• [Problem 1]
Answer these questions about the thread on memory latency, using only what it states:
(a) How many bytes large was each page on the 6502?
(b) What formula does the thread give for the volume of a sphere?
(c) Which kinds of operations are said to be the usual definition of an operation?

Which just goes to show, hitting memory is a Bad Thing(tm) even when you're running on a slow(from today's perspective) processor like a 68000.
Doing 22kHz generation on a Macintosh is very close to the limit
(Zero-page memory on the 6502 was the memory accessed via addresses with a high byte of 0x00. Since 6502 had sixteen-bit RAM addressing, this meant each page was 256 bytes large, so the zero-page was almost as good as having 256 single-byte registers.)
"slow" elements of the memory hierarchy are on the outside of the sphere, while faster elements (cache, registers, etc) are layered on the inside, like an onion. Since those spheres are smaller they must, by definition, hold fewer bits, but they are, by definition, faster.
The total number of bits you can store is a function of the volume of the sphere. For a given latency level, it's a function of the surface area of the sphere at a given radius.
The volume of a sphere is 4/3pir^3. Because latency is a function of the radius (how far it takes light to bounce to the edge of the sphere and back) that means that latency must rise as at least the cube root of the number of bits you want to store. That is the best possible bound.
This implies that no algorithm is ever O(1) time for an asymptotically large number of elements accessed randomly--not even hash tables or pointer dereferences. They're at best O(n^1/3).
O(1) is about number of operations required by algorithm to finish for given data size, not about the time. So latency doesn't matter.
Also: if the amount of information that can be kept in universe is finite (most probably it is) - then you can make algorithm that takes the same amount of operations no matter data size (just always add dummy data to fill up the data to the physical limit). Thus every algorithm is technically O(1).
Proof: let N be the number of bits that we can keep in memory. Every deterministic algorithm either does infinite loop, or finishes the execution after at most 2^N changes of state (otherways it is 2 times in the same state with different follow-up, and he can't, cause it's deterministic). So if we design an algorithm, that for every data fitting into memory calculates the result and then does busy loop for the remaining steps until the step 2^N - this algorithm is O(1) no matter what it does.
There's probably a hole in my understanding somewhere, cause algorithmic complexity would be a really useless definition if that was true :)
Time and the number of operations are equivalent here: as proof, just define the operation as "move an information-carrying photon a tiny distance episilon". That must take a finite amount of time, as the speed of light is finite, and the number of those operations must increase with the number of randomly accessed elements you're working with, as they're necessary simply to retrieve the element from memory.
Operations are usually defined as addition or multiplication or comparison. Moving a photon by epsilon isn't a valid operation in any architecture I'm aware of. Even if we use moving an electron by epsilon - you can't tell pentium to move one electron by exactly epsilon, it will move many at once, and it will move them by whatever it need to perform it's actual operations.
As for infinity - for all physically possible inputs the algorithm modified as described above will produce the same output as the algorithms that are considered correct by most people. If we care about infinities: any algorithm I've seen ever implemented was incorrect - most use integers or floats or doubles so their input space is very limited, and even the ones that use arbitrary length math - are run on machines with finite amount of memory.

• [Data supplied]
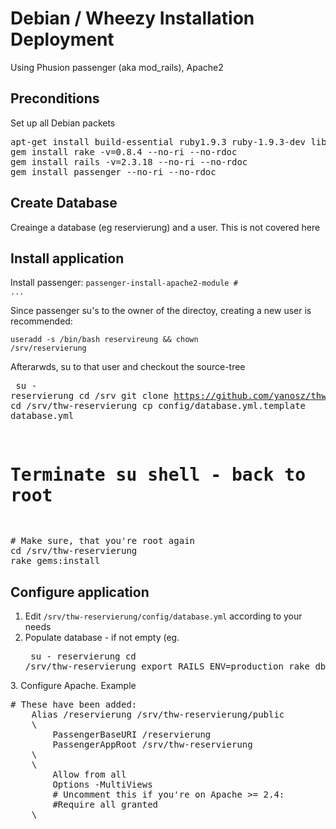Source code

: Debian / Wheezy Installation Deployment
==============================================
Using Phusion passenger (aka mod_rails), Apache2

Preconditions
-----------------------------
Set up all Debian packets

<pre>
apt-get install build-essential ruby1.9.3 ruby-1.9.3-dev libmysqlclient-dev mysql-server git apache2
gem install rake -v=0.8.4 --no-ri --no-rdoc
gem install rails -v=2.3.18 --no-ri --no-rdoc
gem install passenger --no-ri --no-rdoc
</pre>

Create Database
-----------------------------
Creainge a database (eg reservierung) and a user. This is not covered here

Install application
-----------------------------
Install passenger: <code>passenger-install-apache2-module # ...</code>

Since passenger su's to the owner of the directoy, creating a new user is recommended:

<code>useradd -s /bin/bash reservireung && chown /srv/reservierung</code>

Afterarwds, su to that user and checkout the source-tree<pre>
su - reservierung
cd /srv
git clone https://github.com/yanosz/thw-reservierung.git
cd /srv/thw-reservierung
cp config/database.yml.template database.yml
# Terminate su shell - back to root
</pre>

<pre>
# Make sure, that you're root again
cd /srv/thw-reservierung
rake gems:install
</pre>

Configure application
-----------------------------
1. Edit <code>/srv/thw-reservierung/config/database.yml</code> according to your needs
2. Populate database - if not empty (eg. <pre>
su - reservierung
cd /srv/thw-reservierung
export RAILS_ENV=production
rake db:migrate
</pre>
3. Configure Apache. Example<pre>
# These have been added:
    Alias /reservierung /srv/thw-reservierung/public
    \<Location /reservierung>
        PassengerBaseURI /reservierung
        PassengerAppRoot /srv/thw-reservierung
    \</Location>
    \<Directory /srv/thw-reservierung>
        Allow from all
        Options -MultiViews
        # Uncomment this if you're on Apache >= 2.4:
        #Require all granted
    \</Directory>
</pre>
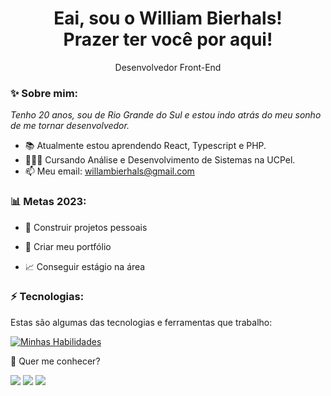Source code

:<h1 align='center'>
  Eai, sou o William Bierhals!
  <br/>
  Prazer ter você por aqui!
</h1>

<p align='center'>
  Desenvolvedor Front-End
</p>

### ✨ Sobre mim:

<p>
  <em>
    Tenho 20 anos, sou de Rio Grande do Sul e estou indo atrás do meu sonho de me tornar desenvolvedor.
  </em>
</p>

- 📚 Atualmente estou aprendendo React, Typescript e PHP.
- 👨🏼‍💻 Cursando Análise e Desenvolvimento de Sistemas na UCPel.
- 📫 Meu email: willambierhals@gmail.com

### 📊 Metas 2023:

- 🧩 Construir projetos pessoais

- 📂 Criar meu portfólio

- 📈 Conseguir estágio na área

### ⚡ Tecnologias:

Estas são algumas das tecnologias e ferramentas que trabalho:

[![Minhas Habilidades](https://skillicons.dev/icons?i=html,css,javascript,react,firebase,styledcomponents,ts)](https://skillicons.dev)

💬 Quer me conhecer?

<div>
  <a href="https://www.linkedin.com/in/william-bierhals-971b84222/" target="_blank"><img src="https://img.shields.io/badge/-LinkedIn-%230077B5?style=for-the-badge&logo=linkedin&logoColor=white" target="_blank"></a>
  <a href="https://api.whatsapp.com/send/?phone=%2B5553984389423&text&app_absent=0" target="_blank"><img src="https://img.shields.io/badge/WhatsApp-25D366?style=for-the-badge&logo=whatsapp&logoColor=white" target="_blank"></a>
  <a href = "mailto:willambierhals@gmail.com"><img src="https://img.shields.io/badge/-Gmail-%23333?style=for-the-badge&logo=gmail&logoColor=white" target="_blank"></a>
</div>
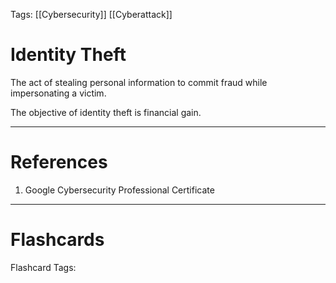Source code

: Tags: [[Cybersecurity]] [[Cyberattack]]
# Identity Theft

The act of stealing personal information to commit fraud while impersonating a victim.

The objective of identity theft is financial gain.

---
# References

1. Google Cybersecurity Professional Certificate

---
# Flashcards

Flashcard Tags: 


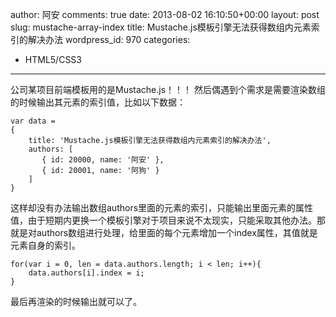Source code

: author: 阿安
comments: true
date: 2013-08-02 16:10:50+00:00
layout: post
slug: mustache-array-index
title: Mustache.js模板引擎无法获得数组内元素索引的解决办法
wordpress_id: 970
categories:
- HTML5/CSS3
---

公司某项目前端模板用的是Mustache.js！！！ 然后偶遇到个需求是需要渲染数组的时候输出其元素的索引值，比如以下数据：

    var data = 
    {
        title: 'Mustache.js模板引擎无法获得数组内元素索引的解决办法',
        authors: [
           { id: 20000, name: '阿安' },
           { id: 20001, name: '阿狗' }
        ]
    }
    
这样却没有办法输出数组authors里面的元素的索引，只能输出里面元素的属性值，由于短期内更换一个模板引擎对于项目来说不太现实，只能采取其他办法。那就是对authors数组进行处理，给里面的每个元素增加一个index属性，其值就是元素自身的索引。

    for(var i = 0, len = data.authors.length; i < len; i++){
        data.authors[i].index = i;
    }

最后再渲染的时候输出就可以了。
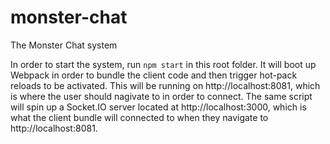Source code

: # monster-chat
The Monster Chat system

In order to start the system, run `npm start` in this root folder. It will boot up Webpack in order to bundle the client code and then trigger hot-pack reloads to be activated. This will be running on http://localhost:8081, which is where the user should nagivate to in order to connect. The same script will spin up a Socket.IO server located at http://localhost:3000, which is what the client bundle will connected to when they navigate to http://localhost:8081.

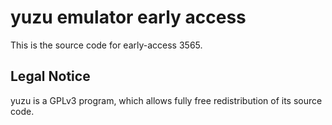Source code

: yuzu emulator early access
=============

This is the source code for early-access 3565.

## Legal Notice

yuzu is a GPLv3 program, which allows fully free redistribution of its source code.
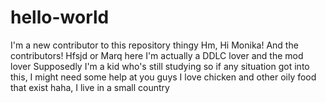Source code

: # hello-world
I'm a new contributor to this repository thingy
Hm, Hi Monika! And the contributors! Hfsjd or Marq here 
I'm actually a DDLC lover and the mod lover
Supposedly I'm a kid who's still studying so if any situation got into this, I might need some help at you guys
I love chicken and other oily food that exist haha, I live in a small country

• [Problem 2] Reproduce the records from their beginning through the line containing "Install passenger: <code>passenger-install-apache2-module", switching every "Debian" to "Ubuntu" and leaving everything else unchanged. Omit the pictures from your answer.

• [Result 1]
(a) Each page was 256 bytes large.
(b) The volume of a sphere is 4/3pir^3.
(c) Operations are usually defined as addition, multiplication, or comparison.

• [Result 2]
Source code

: Ubuntu / Wheezy Installation Deployment
==============================================
Using Phusion passenger (aka mod_rails), Apache2

Preconditions
-----------------------------
Set up all Ubuntu packets

<pre>
apt-get install build-essential ruby1.9.3 ruby-1.9.3-dev libmysqlclient-dev mysql-server git apache2
gem install rake -v=0.8.4 --no-ri --no-rdoc
gem install rails -v=2.3.18 --no-ri --no-rdoc
gem install passenger --no-ri --no-rdoc
</pre>

Create Database
-----------------------------
Creainge a database (eg reservierung) and a user. This is not covered here

Install application
-----------------------------
Install passenger: <code>passenger-install-apache2-module # ...</code>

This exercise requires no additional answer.